Von Anna Schwengle — Gründerin von MeinRentenStart ·
Rente und Arbeit — die wichtigsten Regeln 2026
Seit 2023 gibt es keine Hinzuverdienstgrenze mehr für Rentner, die das Regelrentenalter (67 Jahre) erreicht haben. Du kannst unbegrenzt hinzuverdienen, ohne dass deine Rente gekürzt wird. Wer vor dem Regelrentenalter in Rente geht (Frührente), hat ebenfalls seit 2023 keine Hinzuverdienstgrenze mehr — auch hier wird nicht gekürzt. Neu ab 2026: Die Aktivrente schafft einen zusätzlichen Steuerfreibetrag für Arbeitnehmer, die nach dem Regelrentenalter weiterarbeiten. Die Rentenversicherung hingegen läuft bei Beschäftigung nach Regelrentenalter anders als vorher — du zahlst weiterhin Beiträge, dein Arbeitgeber auch, aber du kannst auf die Beitragspflicht verzichten und stattdessen Rentenerhöhungen mitnehmen.
Millionen Menschen in Deutschland arbeiten nach dem Renteneintritt weiter — aber nur wenige wissen, was das steuerlich und rentenrechtlich wirklich bedeutet. Die Regeln haben sich in den letzten Jahren mehrfach geändert. 2023 fiel die Hinzuverdienstgrenze. 2026 kam die Aktivrente dazu. Wer diese Neuerungen nicht kennt, verschenkt bares Geld oder zahlt mehr Steuern als nötig.

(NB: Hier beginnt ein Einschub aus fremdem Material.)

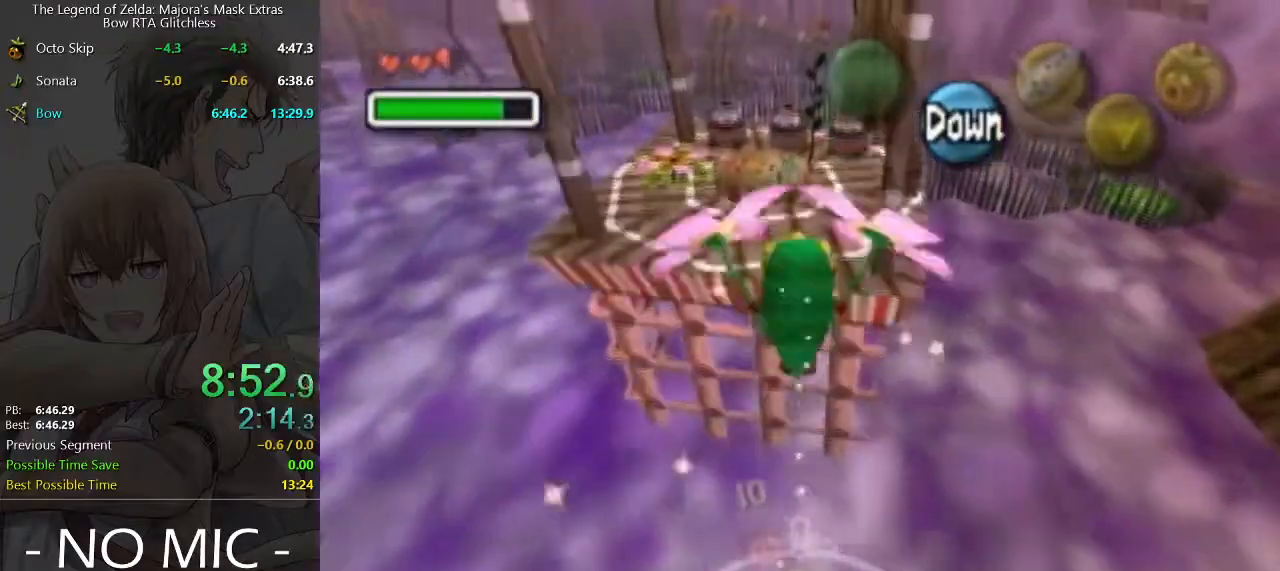
{"buttons": [], "left_stick": "up", "right_stick": "center", "events": []}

Flexirente seit 2023: Keine Hinzuverdienstgrenze mehr
💡 Das hat sich geändert
Bis Ende 2022 galt: Wer vor dem Regelrentenalter in Rente ging und nebenbei arbeitete, musste ab einem Hinzuverdienst von 6.300 €/Jahr mit Rentenkürzungen rechnen. Seit dem 1. Januar 2023 ist diese Grenze weggefallen — sowohl für vorgezogene Altersrenten als auch für die Rente nach Regelrentenalter. Du kannst also unbegrenzt hinzuverdienen, ohne dass deine Rente gemindert wird. Die einzigen Abzüge, die entstehen, sind die üblichen: Kranken-, Pflege- und Einkommensteuer.
Der Wegfall der Hinzuverdienstgrenze ist vor allem für Menschen relevant, die vor dem 67. Lebensjahr (dem aktuellen Regelrentenalter) in Rente gehen — also zum Beispiel Beziehende der Altersrente für langjährig Versicherte (Rente mit 63). Früher mussten diese Menschen genau aufpassen, wie viel sie verdienten. Heute nicht mehr.

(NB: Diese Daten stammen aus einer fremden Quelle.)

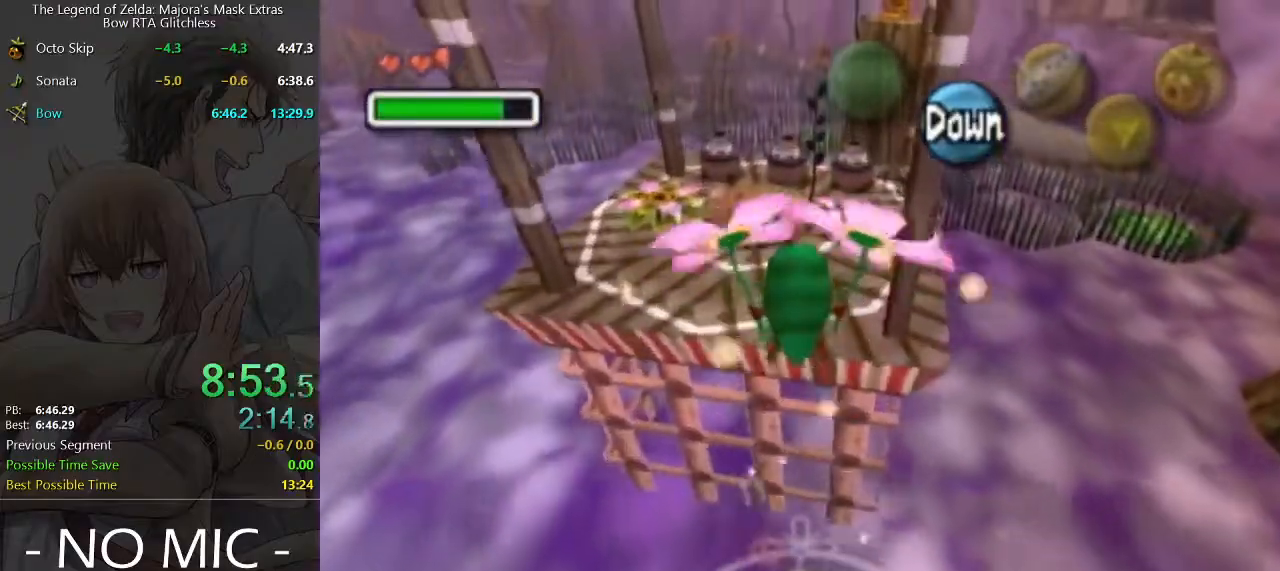
{"buttons": [], "left_stick": "up", "right_stick": "center", "events": [[300, "A", "down"], [400, "A", "up"]]}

Was bleibt: Die Rentenversicherungsbeitragspflicht. Auch als Rentner zahlst du bei einer versicherungspflichtigen Beschäftigung weiterhin Rentenversicherungsbeiträge — bis zum Regelrentenalter verpflichtend, danach kannst du auf die Beitragspflicht verzichten (dazu unten mehr).
Aktivrente ab 2026: Der Steuerfreibetrag für Weiterarbeitende
🆕 Neu ab 2026
Die Aktivrente ist ein steuerlicher Freibetrag für Arbeitnehmer, die nach Erreichen des Regelrentenalters weiterarbeiten. Ab 2026 können Beschäftigte bis zu 2.000 € monatlich (24.000 €/Jahr) steuerfrei verdienen, wenn sie Vollrentner sind und das Regelrentenalter überschritten haben. Der Freibetrag gilt für Arbeitnehmer — nicht für Selbstständige. Ziel der Regelung ist es, den Anreiz zu erhöhen, nach 67 im Beruf zu bleiben.
Der Freibetrag wird automatisch über die Lohnsteuer berücksichtigt. Du musst keinen gesonderten Antrag stellen. Mehr Details zur Aktivrente und den genauen Voraussetzungen erklärt der Artikel Aktivrente 2026: So funktioniert der Steuerfreibetrag →
Was bedeutet Weiterarbeiten konkret für dein Netto?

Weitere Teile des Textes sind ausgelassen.